#### What you will do
Rewrite the entries from the beginning through the line containing "7: (91, 76)", inclusive, replacing "absolute pixels" with "pixel units" and leaving everything else unchanged.
═══ Records for processing
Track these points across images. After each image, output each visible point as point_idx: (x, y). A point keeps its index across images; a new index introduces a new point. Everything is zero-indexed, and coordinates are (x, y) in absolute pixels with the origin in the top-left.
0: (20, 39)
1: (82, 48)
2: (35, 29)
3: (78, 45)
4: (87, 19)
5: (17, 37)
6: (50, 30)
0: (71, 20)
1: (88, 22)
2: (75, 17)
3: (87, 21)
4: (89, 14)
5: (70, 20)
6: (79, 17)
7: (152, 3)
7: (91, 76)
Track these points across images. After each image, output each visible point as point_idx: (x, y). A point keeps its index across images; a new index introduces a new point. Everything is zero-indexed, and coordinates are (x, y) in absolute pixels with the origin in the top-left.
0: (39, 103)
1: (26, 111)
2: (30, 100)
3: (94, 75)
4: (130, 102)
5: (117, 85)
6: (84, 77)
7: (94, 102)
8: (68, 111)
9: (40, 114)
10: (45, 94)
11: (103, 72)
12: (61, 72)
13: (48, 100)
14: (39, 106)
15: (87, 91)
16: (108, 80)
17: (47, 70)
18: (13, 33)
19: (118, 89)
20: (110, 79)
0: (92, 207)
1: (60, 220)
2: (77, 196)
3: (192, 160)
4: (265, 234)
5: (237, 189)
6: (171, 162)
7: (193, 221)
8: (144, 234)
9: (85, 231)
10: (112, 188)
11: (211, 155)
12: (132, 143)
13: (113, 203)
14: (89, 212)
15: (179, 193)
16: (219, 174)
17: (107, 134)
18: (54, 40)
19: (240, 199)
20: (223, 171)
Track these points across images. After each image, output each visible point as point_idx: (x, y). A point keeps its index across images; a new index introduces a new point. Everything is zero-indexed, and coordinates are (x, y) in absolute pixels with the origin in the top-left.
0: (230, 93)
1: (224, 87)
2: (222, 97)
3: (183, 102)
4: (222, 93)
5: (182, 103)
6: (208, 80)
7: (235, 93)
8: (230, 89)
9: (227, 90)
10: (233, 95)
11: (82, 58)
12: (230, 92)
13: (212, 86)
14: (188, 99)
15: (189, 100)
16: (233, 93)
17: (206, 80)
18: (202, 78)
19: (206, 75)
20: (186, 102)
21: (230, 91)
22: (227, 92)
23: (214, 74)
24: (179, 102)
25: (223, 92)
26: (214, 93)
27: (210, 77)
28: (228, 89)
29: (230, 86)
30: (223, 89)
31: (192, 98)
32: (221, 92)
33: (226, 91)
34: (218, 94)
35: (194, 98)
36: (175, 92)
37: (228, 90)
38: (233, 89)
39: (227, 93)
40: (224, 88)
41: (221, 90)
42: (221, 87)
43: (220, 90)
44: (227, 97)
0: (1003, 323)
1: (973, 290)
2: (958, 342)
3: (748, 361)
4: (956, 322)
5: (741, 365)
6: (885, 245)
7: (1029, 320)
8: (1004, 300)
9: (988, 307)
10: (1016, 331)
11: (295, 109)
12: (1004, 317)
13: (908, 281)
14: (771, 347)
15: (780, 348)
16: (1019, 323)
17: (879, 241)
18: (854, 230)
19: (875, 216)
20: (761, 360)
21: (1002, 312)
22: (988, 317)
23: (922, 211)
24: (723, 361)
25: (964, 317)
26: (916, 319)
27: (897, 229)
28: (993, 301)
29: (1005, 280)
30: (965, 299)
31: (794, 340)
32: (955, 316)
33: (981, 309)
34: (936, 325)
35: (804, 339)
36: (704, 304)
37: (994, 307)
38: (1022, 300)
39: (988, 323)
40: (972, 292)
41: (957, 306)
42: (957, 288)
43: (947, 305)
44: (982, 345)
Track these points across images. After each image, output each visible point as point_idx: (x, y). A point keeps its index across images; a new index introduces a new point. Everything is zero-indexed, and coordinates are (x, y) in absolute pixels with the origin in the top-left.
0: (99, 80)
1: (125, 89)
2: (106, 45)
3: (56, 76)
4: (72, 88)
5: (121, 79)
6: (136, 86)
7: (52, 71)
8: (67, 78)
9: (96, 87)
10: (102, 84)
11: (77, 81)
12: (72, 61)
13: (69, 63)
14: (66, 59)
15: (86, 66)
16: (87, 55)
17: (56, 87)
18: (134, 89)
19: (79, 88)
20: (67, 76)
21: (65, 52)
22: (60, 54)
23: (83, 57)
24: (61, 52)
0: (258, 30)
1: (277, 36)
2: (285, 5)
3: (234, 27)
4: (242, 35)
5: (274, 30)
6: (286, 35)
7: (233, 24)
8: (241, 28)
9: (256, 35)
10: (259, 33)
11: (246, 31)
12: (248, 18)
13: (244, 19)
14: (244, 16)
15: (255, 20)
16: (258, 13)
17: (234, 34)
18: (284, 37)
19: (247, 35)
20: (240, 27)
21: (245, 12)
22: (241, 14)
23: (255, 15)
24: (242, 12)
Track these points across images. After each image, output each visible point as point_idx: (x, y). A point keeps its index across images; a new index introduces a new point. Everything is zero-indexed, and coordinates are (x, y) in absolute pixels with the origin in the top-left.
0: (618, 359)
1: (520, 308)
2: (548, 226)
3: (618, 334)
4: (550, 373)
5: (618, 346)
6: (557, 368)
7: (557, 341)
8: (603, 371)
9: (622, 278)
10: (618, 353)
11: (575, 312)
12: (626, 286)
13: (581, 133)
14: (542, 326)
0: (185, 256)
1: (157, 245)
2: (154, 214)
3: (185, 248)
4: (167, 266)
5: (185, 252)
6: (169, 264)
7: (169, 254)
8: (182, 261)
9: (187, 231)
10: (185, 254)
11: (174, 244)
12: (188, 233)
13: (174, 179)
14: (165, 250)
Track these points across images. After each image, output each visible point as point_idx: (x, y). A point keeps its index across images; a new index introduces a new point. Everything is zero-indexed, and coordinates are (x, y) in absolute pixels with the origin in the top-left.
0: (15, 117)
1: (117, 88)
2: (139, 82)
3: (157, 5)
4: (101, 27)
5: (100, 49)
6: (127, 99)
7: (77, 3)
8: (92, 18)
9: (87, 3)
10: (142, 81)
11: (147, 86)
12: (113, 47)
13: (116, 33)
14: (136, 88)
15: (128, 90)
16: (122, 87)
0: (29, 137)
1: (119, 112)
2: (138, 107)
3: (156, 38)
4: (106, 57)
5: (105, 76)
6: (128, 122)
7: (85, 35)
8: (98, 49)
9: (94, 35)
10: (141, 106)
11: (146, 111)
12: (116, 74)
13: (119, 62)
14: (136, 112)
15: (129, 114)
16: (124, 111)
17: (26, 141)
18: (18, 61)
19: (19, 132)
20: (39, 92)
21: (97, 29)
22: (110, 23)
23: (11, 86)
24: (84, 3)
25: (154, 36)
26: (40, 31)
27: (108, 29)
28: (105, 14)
══════
#### Written solution
Track these points across images. After each image, output each visible point as point_idx: (x, y). A point keeps its index across images; a new index introduces a new point. Everything is zero-indexed, and coordinates are (x, y) in pixel units with the origin in the top-left.
0: (20, 39)
1: (82, 48)
2: (35, 29)
3: (78, 45)
4: (87, 19)
5: (17, 37)
6: (50, 30)
0: (71, 20)
1: (88, 22)
2: (75, 17)
3: (87, 21)
4: (89, 14)
5: (70, 20)
6: (79, 17)
7: (152, 3)
7: (91, 76)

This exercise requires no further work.